BEGIN Data for this task

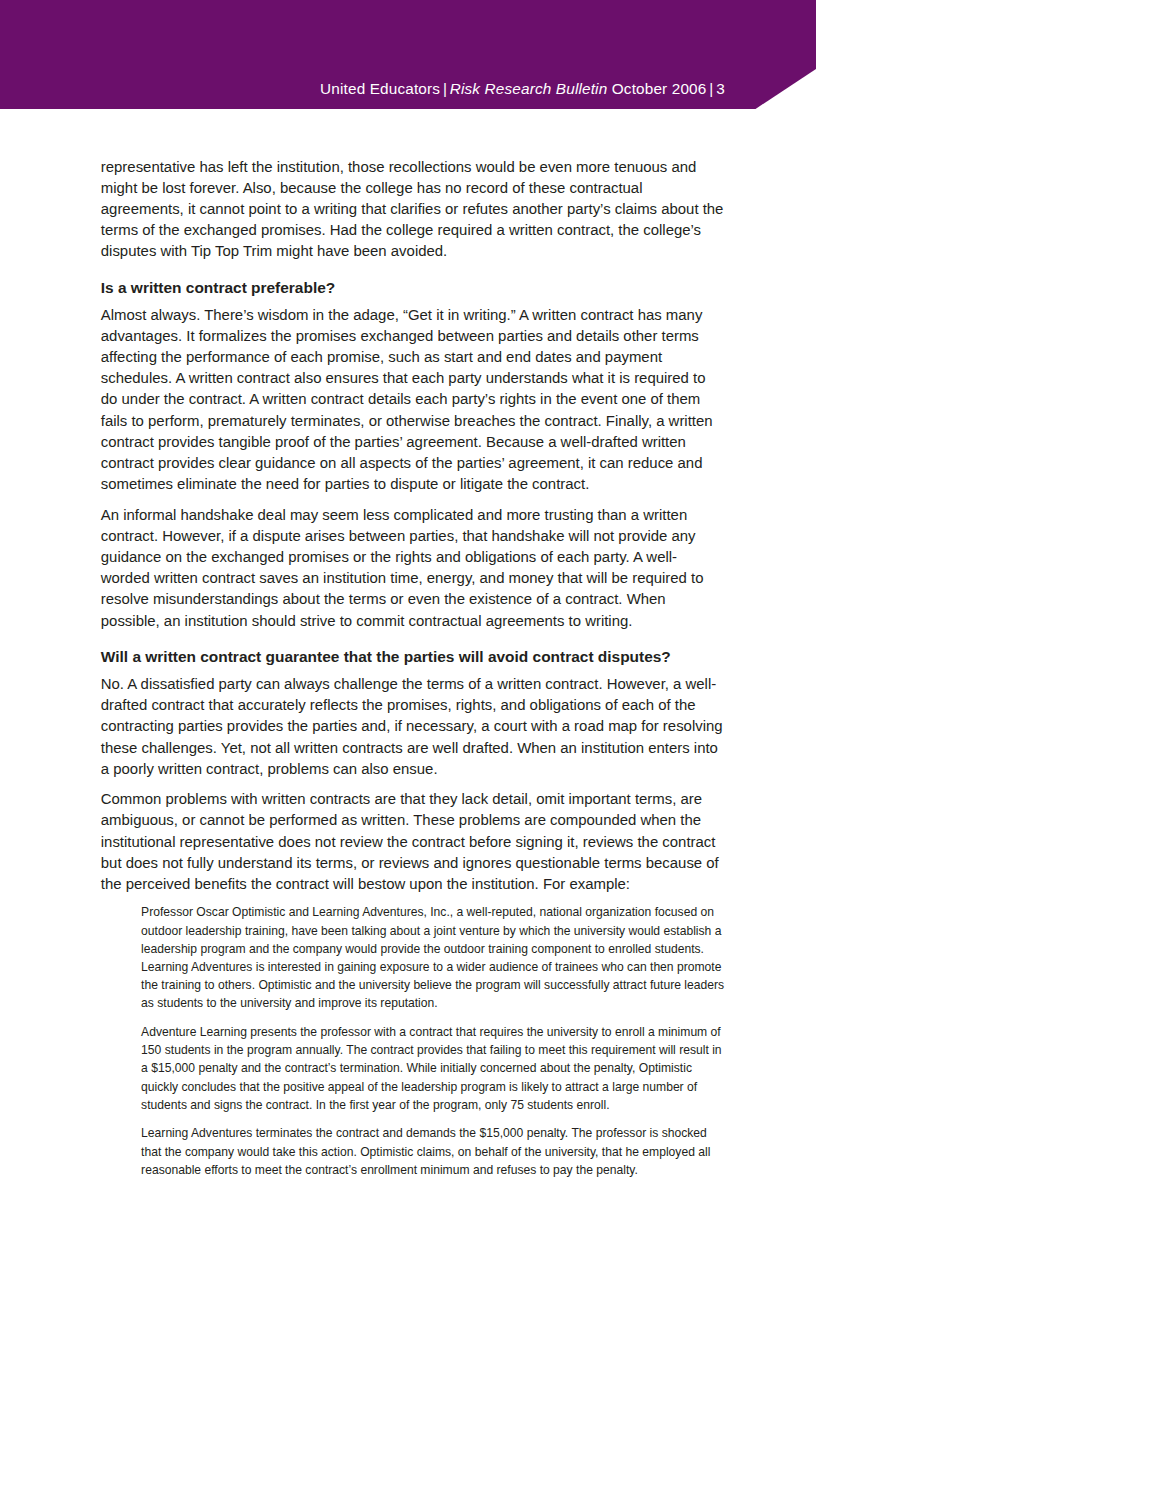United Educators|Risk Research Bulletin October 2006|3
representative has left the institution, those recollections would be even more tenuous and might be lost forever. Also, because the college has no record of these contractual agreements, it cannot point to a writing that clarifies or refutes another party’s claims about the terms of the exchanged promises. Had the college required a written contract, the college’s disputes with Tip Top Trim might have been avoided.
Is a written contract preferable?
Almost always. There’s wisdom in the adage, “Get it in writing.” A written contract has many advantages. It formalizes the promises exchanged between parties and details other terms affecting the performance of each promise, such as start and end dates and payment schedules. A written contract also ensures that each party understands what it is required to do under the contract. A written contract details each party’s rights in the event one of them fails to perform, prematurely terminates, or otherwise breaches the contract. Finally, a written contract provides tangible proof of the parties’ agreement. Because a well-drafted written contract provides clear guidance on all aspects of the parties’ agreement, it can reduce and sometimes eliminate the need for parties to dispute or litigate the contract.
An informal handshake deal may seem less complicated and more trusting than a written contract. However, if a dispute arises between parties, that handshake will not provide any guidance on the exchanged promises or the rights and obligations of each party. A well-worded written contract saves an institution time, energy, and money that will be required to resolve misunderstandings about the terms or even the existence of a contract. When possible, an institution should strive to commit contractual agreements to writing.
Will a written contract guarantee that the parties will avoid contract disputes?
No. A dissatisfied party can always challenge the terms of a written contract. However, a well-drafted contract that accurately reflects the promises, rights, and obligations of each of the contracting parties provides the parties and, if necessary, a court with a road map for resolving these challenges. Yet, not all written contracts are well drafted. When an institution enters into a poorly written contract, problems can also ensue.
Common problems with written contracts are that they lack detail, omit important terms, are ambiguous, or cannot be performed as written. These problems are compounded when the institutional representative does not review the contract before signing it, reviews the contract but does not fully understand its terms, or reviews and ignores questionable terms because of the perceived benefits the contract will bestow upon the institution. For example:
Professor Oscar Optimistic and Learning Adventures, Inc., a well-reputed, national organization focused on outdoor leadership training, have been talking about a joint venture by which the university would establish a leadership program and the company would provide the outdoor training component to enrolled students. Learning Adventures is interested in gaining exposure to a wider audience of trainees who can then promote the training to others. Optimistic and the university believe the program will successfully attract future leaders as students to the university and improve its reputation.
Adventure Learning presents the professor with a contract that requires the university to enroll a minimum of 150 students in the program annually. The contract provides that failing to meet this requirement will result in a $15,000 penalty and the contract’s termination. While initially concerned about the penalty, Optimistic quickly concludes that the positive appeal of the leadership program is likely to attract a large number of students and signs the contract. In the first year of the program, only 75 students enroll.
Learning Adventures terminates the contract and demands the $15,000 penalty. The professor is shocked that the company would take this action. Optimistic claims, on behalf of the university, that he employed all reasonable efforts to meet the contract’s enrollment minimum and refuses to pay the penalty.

END Data for this task

### Task directions
The entries above are to be repeated exactly, except for any pictures.

### Reply
United Educators|Risk Research Bulletin October 2006|3
representative has left the institution, those recollections would be even more tenuous and might be lost forever. Also, because the college has no record of these contractual agreements, it cannot point to a writing that clarifies or refutes another party’s claims about the terms of the exchanged promises. Had the college required a written contract, the college’s disputes with Tip Top Trim might have been avoided.
Is a written contract preferable?
Almost always. There’s wisdom in the adage, “Get it in writing.” A written contract has many advantages. It formalizes the promises exchanged between parties and details other terms affecting the performance of each promise, such as start and end dates and payment schedules. A written contract also ensures that each party understands what it is required to do under the contract. A written contract details each party’s rights in the event one of them fails to perform, prematurely terminates, or otherwise breaches the contract. Finally, a written contract provides tangible proof of the parties’ agreement. Because a well-drafted written contract provides clear guidance on all aspects of the parties’ agreement, it can reduce and sometimes eliminate the need for parties to dispute or litigate the contract.
An informal handshake deal may seem less complicated and more trusting than a written contract. However, if a dispute arises between parties, that handshake will not provide any guidance on the exchanged promises or the rights and obligations of each party. A well-worded written contract saves an institution time, energy, and money that will be required to resolve misunderstandings about the terms or even the existence of a contract. When possible, an institution should strive to commit contractual agreements to writing.
Will a written contract guarantee that the parties will avoid contract disputes?
No. A dissatisfied party can always challenge the terms of a written contract. However, a well-drafted contract that accurately reflects the promises, rights, and obligations of each of the contracting parties provides the parties and, if necessary, a court with a road map for resolving these challenges. Yet, not all written contracts are well drafted. When an institution enters into a poorly written contract, problems can also ensue.
Common problems with written contracts are that they lack detail, omit important terms, are ambiguous, or cannot be performed as written. These problems are compounded when the institutional representative does not review the contract before signing it, reviews the contract but does not fully understand its terms, or reviews and ignores questionable terms because of the perceived benefits the contract will bestow upon the institution. For example:
Professor Oscar Optimistic and Learning Adventures, Inc., a well-reputed, national organization focused on outdoor leadership training, have been talking about a joint venture by which the university would establish a leadership program and the company would provide the outdoor training component to enrolled students. Learning Adventures is interested in gaining exposure to a wider audience of trainees who can then promote the training to others. Optimistic and the university believe the program will successfully attract future leaders as students to the university and improve its reputation.
Adventure Learning presents the professor with a contract that requires the university to enroll a minimum of 150 students in the program annually. The contract provides that failing to meet this requirement will result in a $15,000 penalty and the contract’s termination. While initially concerned about the penalty, Optimistic quickly concludes that the positive appeal of the leadership program is likely to attract a large number of students and signs the contract. In the first year of the program, only 75 students enroll.
Learning Adventures terminates the contract and demands the $15,000 penalty. The professor is shocked that the company would take this action. Optimistic claims, on behalf of the university, that he employed all reasonable efforts to meet the contract’s enrollment minimum and refuses to pay the penalty.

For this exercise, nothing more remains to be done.